Where $T_i$ is the classical period. This rule means that the levels are distributed more or less uniformly, multiperiodically, as a superposition of different equally spaced points with equally spaced distances between the equally spaced sequences. It's not hard to imagine--- just imagine one period is very long, so that the spacings are very close, and the other period is short, so that the spacing is large, and they you get the energy levels are two uniform interpenetrating sequences of energies which lie on top of each other.

This integrable picture is completely false for complex nuclei, where the energy levels exhibit level repulsion. This means that the levels are not superpositions of equispaced sequences as they are in the classical limit of an integrable system, rather, there must be interactions between the levels that lead them to repel, so they don't want to be close.
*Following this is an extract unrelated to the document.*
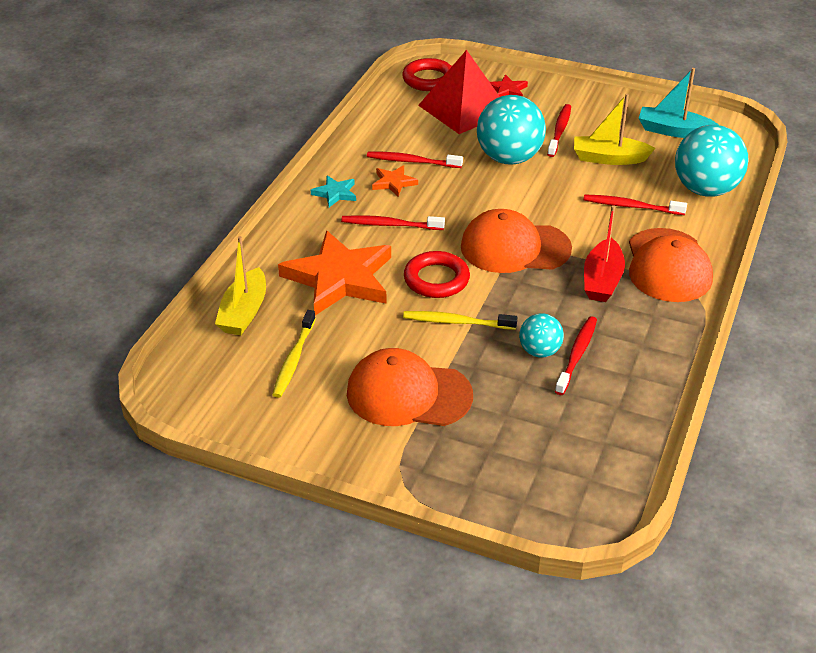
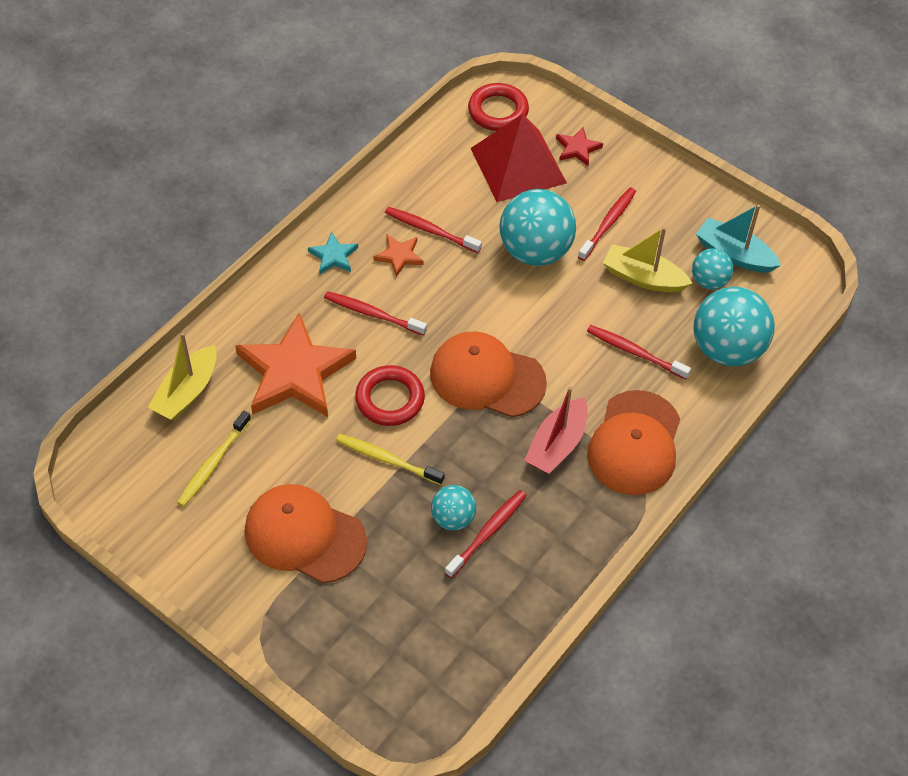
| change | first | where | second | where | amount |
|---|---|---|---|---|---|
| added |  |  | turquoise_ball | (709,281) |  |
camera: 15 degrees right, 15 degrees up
In classical mechanics, this phenomenon is the destruction of invariant tori when there are resonances, and this leads large systems to become chaotic. The generic chaotic behavior has universal features, and this is what Wigner discovered. He reasoned that if you are looking at a chaotic Hamitlonian system, the statistics of the levels near a given level are going to be all mixed up in a way that is different from the integrable case. In the integrable case (like the rotations of a rigid molecule, which gives rotation levels superposed on top of excitation spectrum) the spacings tell you something about the periods of the classical motions. But in the chaotic case, there are no periods, and the level details don't tell you anything about the system (at least locally). So Wigner reasoned that if you diagonalize any old matrix with random entries, you will get eigenvalues distributed locally like the physical nuclei.
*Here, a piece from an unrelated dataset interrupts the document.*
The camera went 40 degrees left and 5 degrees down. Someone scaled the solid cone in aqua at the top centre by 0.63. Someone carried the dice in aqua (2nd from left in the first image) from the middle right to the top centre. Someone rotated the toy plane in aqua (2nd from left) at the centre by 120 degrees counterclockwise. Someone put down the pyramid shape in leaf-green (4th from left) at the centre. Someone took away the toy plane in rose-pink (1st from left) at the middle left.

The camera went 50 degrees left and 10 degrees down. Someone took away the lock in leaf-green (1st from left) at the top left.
This is a remarkable true prediction. If you take any old rotation-type matrix, chosen at random from a probability distribution (say the uniform distribution on the group, it's compact), depending only on whether you are talking about a large unitary, real orthogonal, or symplectic matrix, the eigenvalues will be distributed in different places according to a density which depends on the probability distribution you choose, but the local level spacing will have statistics which are indistiguishable from that of chaotic physical systems.

The predictions of this theory have been confirmed by the observation of level repulsion in nuclei. This both confirms that the nuclear motion is classically chaotic (if it has a classical analog) and that random matrix theory describes such chaotic system level statistics.